While taking questions after a brief statement during a meeting on tax reform today, President Donald Trump claimed that he had "a great love for" recipients of Deferred Action for Childhood Arrivals (DACA) exemptions mere hours after his administration announced a policy that would likely see most of them expelled from the United States, the only home many of them have known.
Speaking to the press at the White House about the announcement of his administration's new effort to bring an end to DACA, Mr. Trump said of people who benefit from the Obama-era program, "I have a great heart for these folks we're talking about. A great love for them and people think in terms of children, but they're really young adults."
The president added, "I have a love for these people and hopefully now Congress will be able to help them and do it properly." He continued, "Really we have no choice. We have to be able to do something, and I think it's going to work out very well. And long-term, it's going to be the right solution."

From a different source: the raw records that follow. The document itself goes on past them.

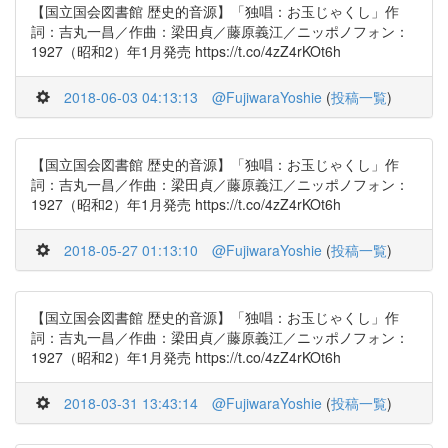
【国立国会図書館 歴史的音源】「独唱：お玉じゃくし」作
詞：吉丸一昌／作曲：梁田貞／藤原義江／ニッポノフォン：
1927（昭和2）年1月発売 https://t.co/4zZ4rKOt6h
2018-06-03 04:13:13
@FujiwaraYoshie
(
投稿一覧
)
【国立国会図書館 歴史的音源】「独唱：お玉じゃくし」作
詞：吉丸一昌／作曲：梁田貞／藤原義江／ニッポノフォン：
1927（昭和2）年1月発売 https://t.co/4zZ4rKOt6h
2018-05-27 01:13:10
@FujiwaraYoshie
(
投稿一覧
)
【国立国会図書館 歴史的音源】「独唱：お玉じゃくし」作
詞：吉丸一昌／作曲：梁田貞／藤原義江／ニッポノフォン：
1927（昭和2）年1月発売 https://t.co/4zZ4rKOt6h
2018-03-31 13:43:14
@FujiwaraYoshie
(
投稿一覧
)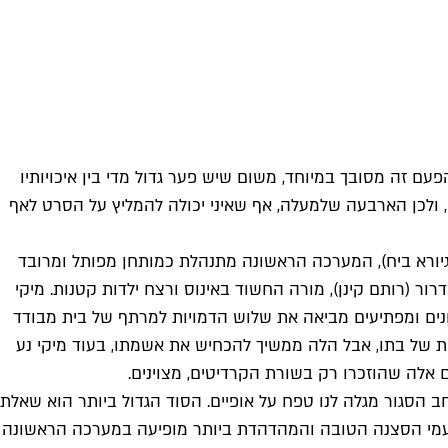
ם זה מסובך במיוחד, משום שיש פער גדול מדי בין איכויותיו
1 אינו מייצג שום אמת. אבל הפורמט דרש כוכבים, ולכן הארבעה שלמעלה, אף שאיני יכולה להמליץ על הסרט לאף
 גיורא ביח), המערכה הראשונה מתנהלת כמותחן מפותל ומרובד
ר (רותם קינן), מורה החשוד באינוס ורצח ילדות קטנות. מיקי
נונים ומפתיעים מביאה את שלוש הדמויות למרתף של בית מבודד
ות של בתו, אבל הלה ממשיך להכחיש את אשמתו, בעוד מיקי נע
 אלה שהוזכרו רק בשורת הקרדיטים, מצוינים.
הסגור מגלה לנו טפח על אופיים. הסוד הגדול ביותר הוא שאלת
טעמי הסצנה הטובה והמהדהדת ביותר מופיעה במערכה הראשונה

Exactly how a ending DACA would "help" those benefitting from the program remains fully unclear — that is, unless Trump was suggesting that Congress establish a universal amnesty for all undocumented residents in the U.S., an idea he has railed against in the past.
Roughly five hours earlier, Attorney General Jeff Sessions announced that the White House would be seeking an end to the exception that allows some — but by no means all — of the children of undocumented immigrants who grew up in the United States to maintain limited residency in the country. Sessions framed the administration's aggressive position as not only a mater of principle or law, but as a necessary step in preserving American security and employment.
Neither he nor Mr. Trump offered any framework for dismantling DACA or any policy suggestions to Congress on how to deal with maintaining residency for the estimated 800,000 individuals under the program or, if not, their expulsion from the country.
Trump professing love for DACA "Dreamers" is nothing new, though today's statements stand as particularly galling and hollow in light of this morning's events. He's consistently sent mixed messages about adoring and respecting dreamers while huffing about expelling them from the U.S. and offering up White-nationalist dog whistles that any ear can hear.
Apparently moments after reaffirming his love for dreamers, the president tweeted:
Outside of the White House, the announcement spurred protests and the scorn of members of the president's own party. Former president Barack Obama said of the announcement, "This action is contrary to our spirit, and to common sense."